Windows Defender Anti-Malware / Anti-Virus Does Not Reliably Update

The ITea Guy

8/22/24, 4:52 PM

Problem: Windows Domain environment with Windows 10 workstations that will not reliably update Windows Defender.

I use ACAS to scan my environment weekly, and every week at least a few of these workstations will report that they have not updated their definitions or signatures in more than one day (more than one day being what the plugin checks for). Sometimes definitions can be a week or more out of date! It is generally a random assortment of machines, all of which have been online and some of which were used between the scan periods, though some are persistent - one I've kept as a demo for troubleshooting is more than two weeks out of date.

I have GPOs set up to tell it where to get updates for this (MicrosoftUpdateServer|InternalDefinitionUpdateServer|WindowsServerUpdateService|MMPC), how often to do it (on startup, which is default, as well as a manual check at 3AM (by policy) every day (default)), and enforcing a 1-day limit before a "catch-up" update is required.
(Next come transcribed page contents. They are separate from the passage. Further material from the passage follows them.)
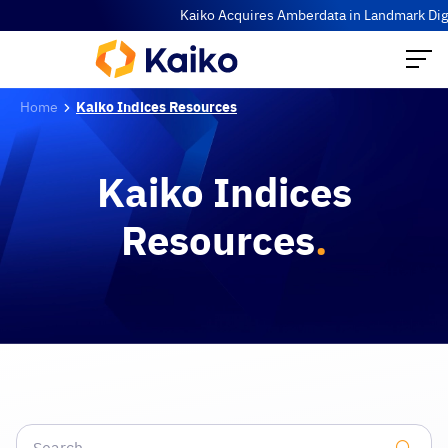
Kaiko Acquires Amberdata in Landmark Digit
Home
Kaiko Indices Resources
Kaiko Indices
Resources
.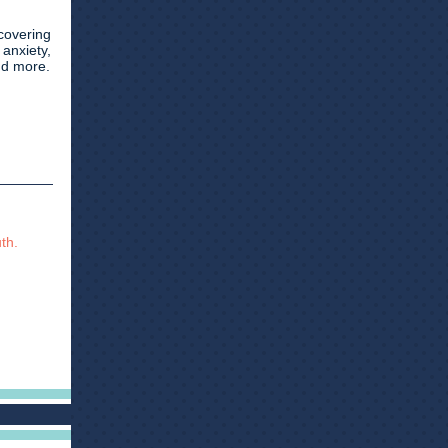
covering
 anxiety,
nd more.
th.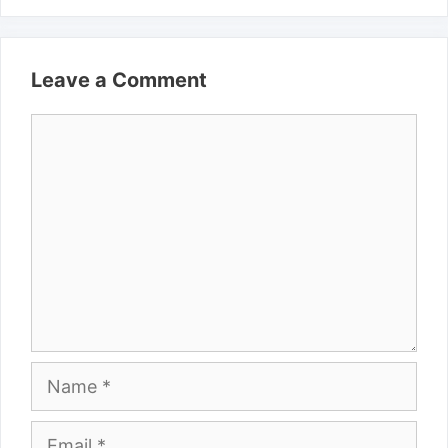
Leave a Comment
Comment
Name
Email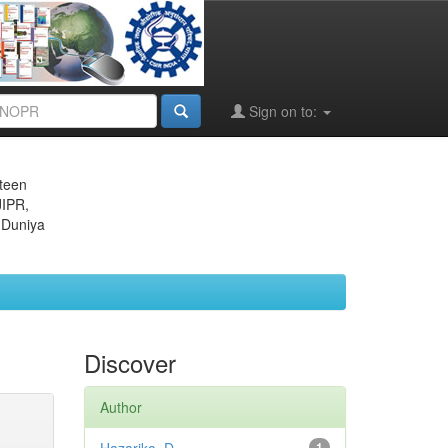
Sign on to:
eteen
JIPR,
 Duniya
Discover
Author
1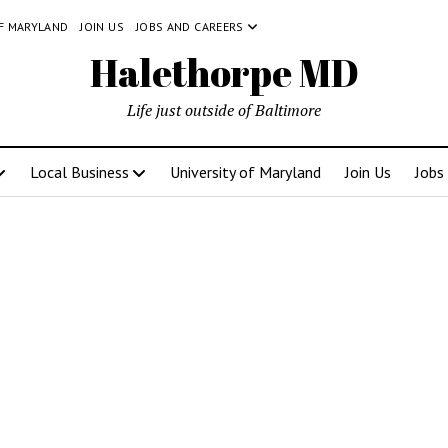
OF MARYLAND
JOIN US
JOBS AND CAREERS
Halethorpe MD
Life just outside of Baltimore
Local Business
University of Maryland
Join Us
Jobs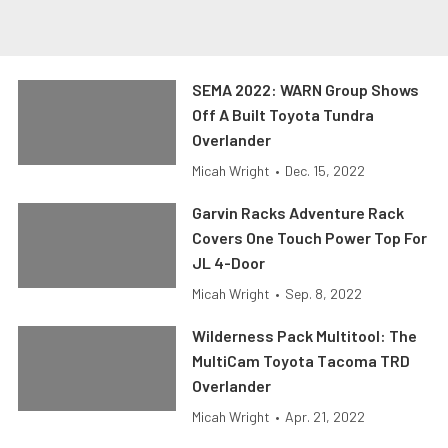
SEMA 2022: WARN Group Shows
Off A Built Toyota Tundra
Overlander
Micah Wright
•
Dec. 15, 2022
Garvin Racks Adventure Rack
Covers One Touch Power Top For
JL 4-Door
Micah Wright
•
Sep. 8, 2022
Wilderness Pack Multitool: The
MultiCam Toyota Tacoma TRD
Overlander
Micah Wright
•
Apr. 21, 2022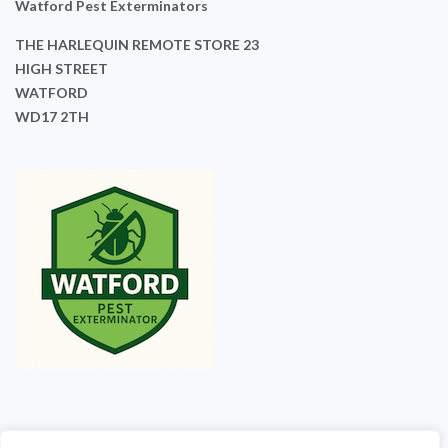
Watford Pest Exterminators
THE HARLEQUIN REMOTE STORE 23
HIGH STREET
WATFORD
WD17 2TH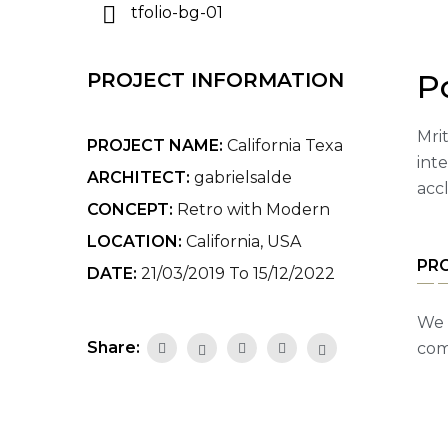
P
PROJECT INFORMATION
Mrit
PROJECT NAME:
California Texa
int
ARCHITECT:
gabrielsalde
acc
CONCEPT:
Retro with Modern
LOCATION:
California, USA
PR
DATE:
21/03/2019 To 15/12/2022
We 
Share:
com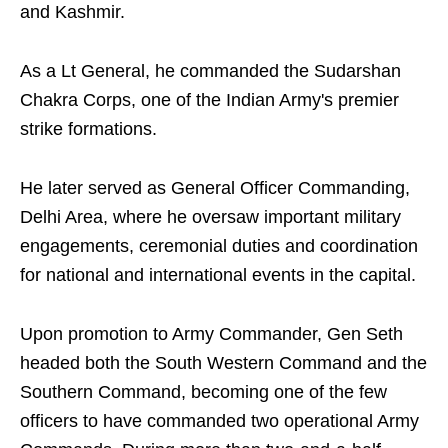
and Kashmir.
As a Lt General, he commanded the Sudarshan
Chakra Corps, one of the Indian Army's premier
strike formations.
He later served as General Officer Commanding,
Delhi Area, where he oversaw important military
engagements, ceremonial duties and coordination
for national and international events in the capital.
Upon promotion to Army Commander, Gen Seth
headed both the South Western Command and the
Southern Command, becoming one of the few
officers to have commanded two operational Army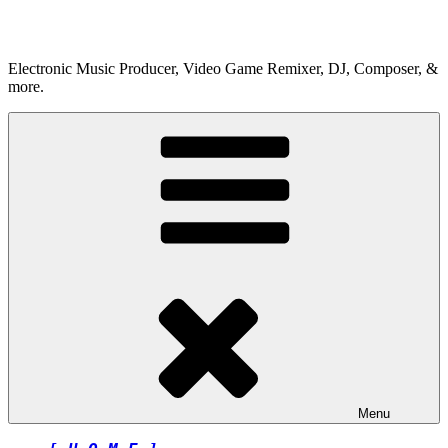
Skip
to
content
Electronic Music Producer, Video Game Remixer, DJ, Composer, &
more.
Menu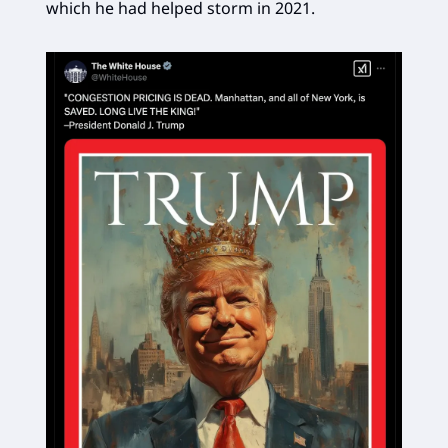
which he had helped storm in 2021.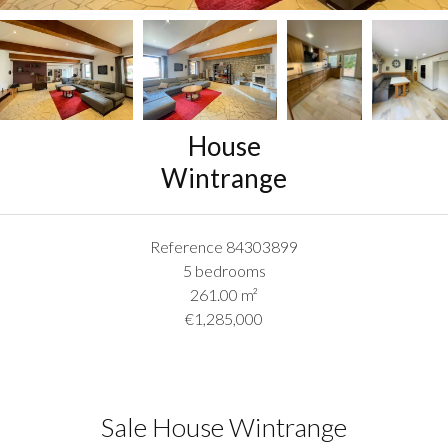
House
Wintrange
Reference
84303899
5 bedrooms
261.00
m²
€1,285,000
Sale House Wintrange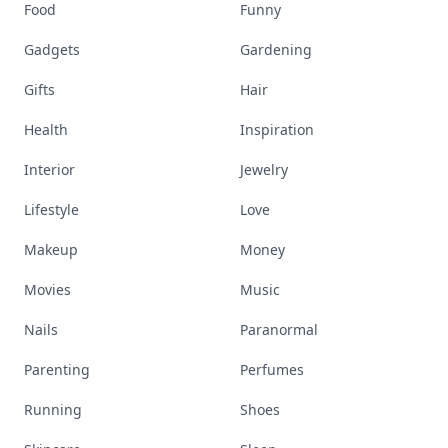
Food
Funny
Gadgets
Gardening
Gifts
Hair
Health
Inspiration
Interior
Jewelry
Lifestyle
Love
Makeup
Money
Movies
Music
Nails
Paranormal
Parenting
Perfumes
Running
Shoes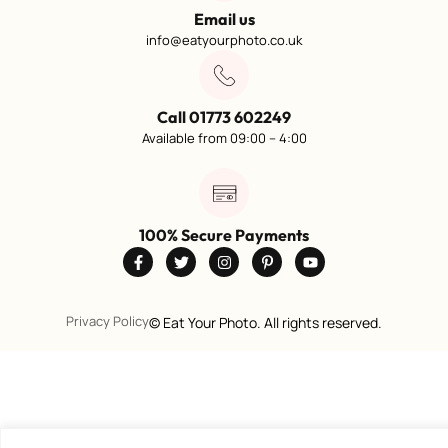
Email us
info@eatyourphoto.co.uk
Call 01773 602249
Available from 09:00 – 4:00
100% Secure Payments
Privacy Policy
©
Eat Your Photo. All rights reserved.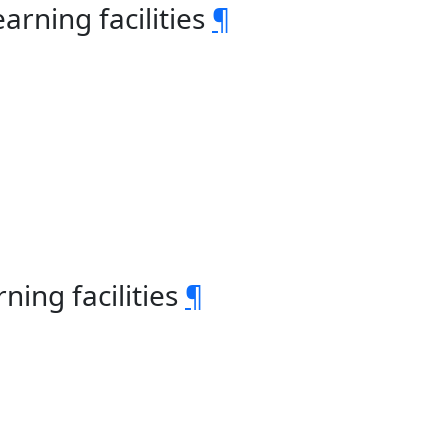
rning facilities
¶
ning facilities
¶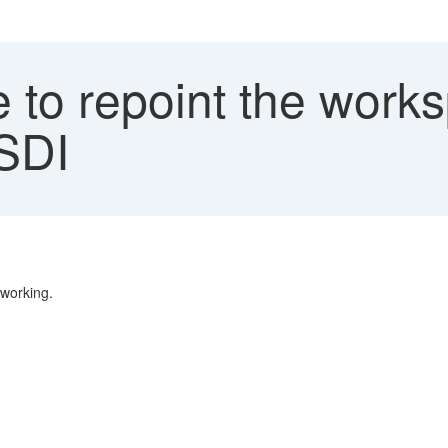
to repoint the works
 SDI
 working.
There's also a separate policy saying "use Windows Update" but it being turned on or not configured had no impact. None of that has given me reliable updates, though all machines get the policy and apparently some do update reliably enough that ACAS doesn't flag them every time.

If I run the updater manually via Command Line, it is very reliable - the command for this is

MpCmdRun.exe -removedefinitions -dynamicsignatures

followed by

MpCmdRun.exe -SignatureUpdate

This tells me that it can actually get the updates when commanded (evidenced by some machines getting them). I tried to set a GPO to schedule this as a task but while Step 1 completes at 1AM, step 2 always fails at the scheduled time (usually 1:15AM and with a code of 0x2 that leads me nowhere - still can't figure that one out).

I did try pushing these through WSUS as well, with a daily pull and an auto-approval, but the workstations never download the updates - the Windows Update console will notice them, but it hangs at 0% Downloaded forever and can even sometimes apparently stop other updates from getting pulled down on that workstation too.

Has anyone had this sort of unreliable update schedule with Windows Defender? How did you overcome it?

0 + 0

scheduled-task

windows-update

task-scheduler

windows-10

windows-defender

Elon Musk

I sit in a Tesla and translated this thread with Ai:

EN: Windows Defender Anti-Malware / Anti-Virus Does Not Reliably Update

Post an answer

Most people don’t grasp that asking a lot of questions unlocks learning and improves interpersonal bonding. In Alison’s studies, for example, though people could accurately recall how many questions had been asked in their conversations, they didn’t intuit the link between questions and liking. Across four studies, in which participants were engaged in conversations themselves or read transcripts of others’ conversations, people tended not to realize that question asking would influence—or had influenced—the level of amity between the conversationalists.